The art world is quite familiar with the research paper Spending Time on Art (2001) charting the time museum-goers spent looking at individual works of art. Its authors Jeffrey and Lisa Smith took a sample of 150 visitors looking at six significant works at the Metropolitan Museum of Art in New York: the mean viewing time was 27.2 seconds, with a median time of 17.0 seconds.

What remains unseen in the reports on Spending Time on Art, but which became apparent in many of the studies cited by Bitgood, is the fall-off of attention as visitors proceed through a museum or exhibition. In crude terms, there is a tendency for visitors to favor works in the opening sections with more time, then a plateauing of attention, and subsequent “exit gradient” effect (a point in an exhibition at which visitors become “more attracted to the exit than to the paintings.”)

Bitgood’s own research has suggested tactics in exhibition design that can help keep visitors engaged and attentive, among them short and stimulating texts, varied and engaging displays, logical through-routes, well designed and easy to use visitor guides and interactive elements, and care taken to prevent exhibits entering into noisy competition for attention.

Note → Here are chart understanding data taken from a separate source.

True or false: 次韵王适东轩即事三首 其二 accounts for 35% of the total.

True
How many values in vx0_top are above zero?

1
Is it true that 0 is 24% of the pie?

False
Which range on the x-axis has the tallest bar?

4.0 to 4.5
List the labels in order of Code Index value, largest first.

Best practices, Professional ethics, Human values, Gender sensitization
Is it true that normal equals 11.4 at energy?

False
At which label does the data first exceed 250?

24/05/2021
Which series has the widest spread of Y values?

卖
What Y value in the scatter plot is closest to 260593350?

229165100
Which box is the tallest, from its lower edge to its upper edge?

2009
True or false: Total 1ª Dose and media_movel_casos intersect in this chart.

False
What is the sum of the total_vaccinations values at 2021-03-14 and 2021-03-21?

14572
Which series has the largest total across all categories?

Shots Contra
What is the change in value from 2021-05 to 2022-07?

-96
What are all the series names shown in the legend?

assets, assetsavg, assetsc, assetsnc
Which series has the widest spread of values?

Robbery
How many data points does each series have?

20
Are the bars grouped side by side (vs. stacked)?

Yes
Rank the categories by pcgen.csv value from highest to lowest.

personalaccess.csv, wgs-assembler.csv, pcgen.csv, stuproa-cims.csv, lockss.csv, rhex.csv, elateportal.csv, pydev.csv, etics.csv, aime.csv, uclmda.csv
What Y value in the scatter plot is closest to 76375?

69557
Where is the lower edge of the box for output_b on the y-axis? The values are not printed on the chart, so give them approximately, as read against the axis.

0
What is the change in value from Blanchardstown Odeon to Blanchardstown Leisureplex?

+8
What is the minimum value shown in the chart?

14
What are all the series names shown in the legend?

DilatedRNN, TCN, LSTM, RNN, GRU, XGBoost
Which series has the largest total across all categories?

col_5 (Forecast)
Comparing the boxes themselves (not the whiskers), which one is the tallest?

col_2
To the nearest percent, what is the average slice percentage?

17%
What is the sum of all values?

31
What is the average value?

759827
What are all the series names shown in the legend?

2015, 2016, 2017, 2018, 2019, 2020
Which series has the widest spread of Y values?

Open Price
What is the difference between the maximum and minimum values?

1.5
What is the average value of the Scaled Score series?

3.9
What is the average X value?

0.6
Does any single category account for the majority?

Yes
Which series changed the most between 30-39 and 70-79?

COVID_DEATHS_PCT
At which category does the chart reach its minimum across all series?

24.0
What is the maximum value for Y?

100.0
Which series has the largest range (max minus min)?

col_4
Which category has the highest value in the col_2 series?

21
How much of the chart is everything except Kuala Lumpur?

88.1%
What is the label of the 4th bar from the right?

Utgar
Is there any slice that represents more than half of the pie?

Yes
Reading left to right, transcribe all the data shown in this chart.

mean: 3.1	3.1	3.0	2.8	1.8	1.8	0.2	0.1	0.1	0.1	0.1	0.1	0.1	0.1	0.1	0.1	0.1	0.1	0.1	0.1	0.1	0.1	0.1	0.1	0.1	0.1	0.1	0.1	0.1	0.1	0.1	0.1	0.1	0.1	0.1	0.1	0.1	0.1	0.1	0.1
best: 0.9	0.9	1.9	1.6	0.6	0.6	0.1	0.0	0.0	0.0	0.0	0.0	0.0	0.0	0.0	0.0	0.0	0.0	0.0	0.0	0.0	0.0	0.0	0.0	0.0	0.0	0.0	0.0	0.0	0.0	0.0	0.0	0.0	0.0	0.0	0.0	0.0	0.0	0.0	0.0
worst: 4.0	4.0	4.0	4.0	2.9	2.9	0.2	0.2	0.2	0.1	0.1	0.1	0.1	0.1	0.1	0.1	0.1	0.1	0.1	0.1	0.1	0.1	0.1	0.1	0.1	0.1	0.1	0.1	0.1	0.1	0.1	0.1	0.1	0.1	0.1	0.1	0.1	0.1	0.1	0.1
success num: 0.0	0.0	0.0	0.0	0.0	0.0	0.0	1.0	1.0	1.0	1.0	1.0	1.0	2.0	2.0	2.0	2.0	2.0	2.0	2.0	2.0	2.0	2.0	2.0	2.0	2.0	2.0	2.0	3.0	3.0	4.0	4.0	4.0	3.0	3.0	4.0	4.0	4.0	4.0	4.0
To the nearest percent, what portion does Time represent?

Yet this kind of carefully titivated visitor experience feels quite foreign to the on-the-ground reality of outsize exhibitions, and much art is overlooked or given scant attention as a result. Which then begs the question: Who do these mega exhibitions serve, if not their visitors or artists?

Máret Ánne Sara’s Pile o' Sapmi (2017), a display containing excerpts and conclusions of the first and second trial of Jovsset Ante Iverse Sara versus the Norwegian Ministry of Agriculture and Food. Image: Ben Davis.

Máret Ánne Sara’s Pile o’ Sapmi (2017), a display containing excerpts and conclusions of the first and second trial of Jovsset Ante Iverse Sara versus the Norwegian Ministry of Agriculture and Food, at documenta 14, Kassel. Image: Ben Davis.

The exhibition in which extended wall texts combine to book-like length suggests a show that serves its own catalogue. One in which the video works would consume many days in the viewing hints at a show directed at an audience already familiar with the art, but who might be impressed by the fresh context of its presentation. An exhibition in which artwork vies with artwork for attention suggests that meaningful engagement with individual works is considered secondary to another, grander, purpose. An exhibition so crammed with new and overlooked artists that few make an impression suggests curatorial virtue signaling. Overlarge exhibitions do not suggest immense knowledge—they suggest an unwillingness to make choices.

Of course, there have been historically important mega shows—the Baltic Exhibition held in Malmö 1914 featured a staggering 3,500 artworks, for example—but they were comparatively rare occurrences, and reports from the time suggest that local visitors paid repeat visits rather than bingeing the whole thing in a fraught 48 hours.

As ever more mega museum spaces open—the Louvre Abu Dhabi being a notable recent addition with a temporary exhibition space the size of a football field—it feels as though the benchmark for the size of exhibitions is increasingly being taken from major biennales and art fairs. A New Year’s resolution, art curators: Edit.